■ Try it ■
Output each entry verbatim. Leave the images out.

(Saved entries)
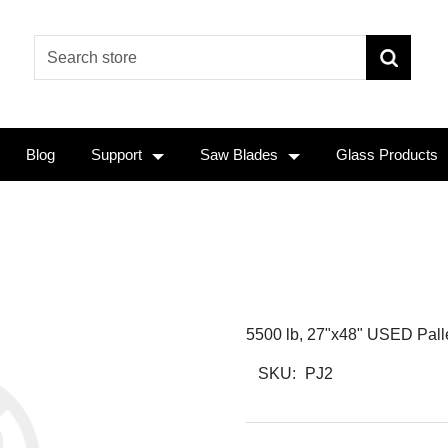
Blog
Support
Saw Blades
Glass Products
5500 lb, 27"x48" USED Pallet
SKU:
PJ2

■ Exercise response ■
Blog
Support
Saw Blades
Glass Products
5500 lb, 27"x48" USED Pallet
SKU:
PJ2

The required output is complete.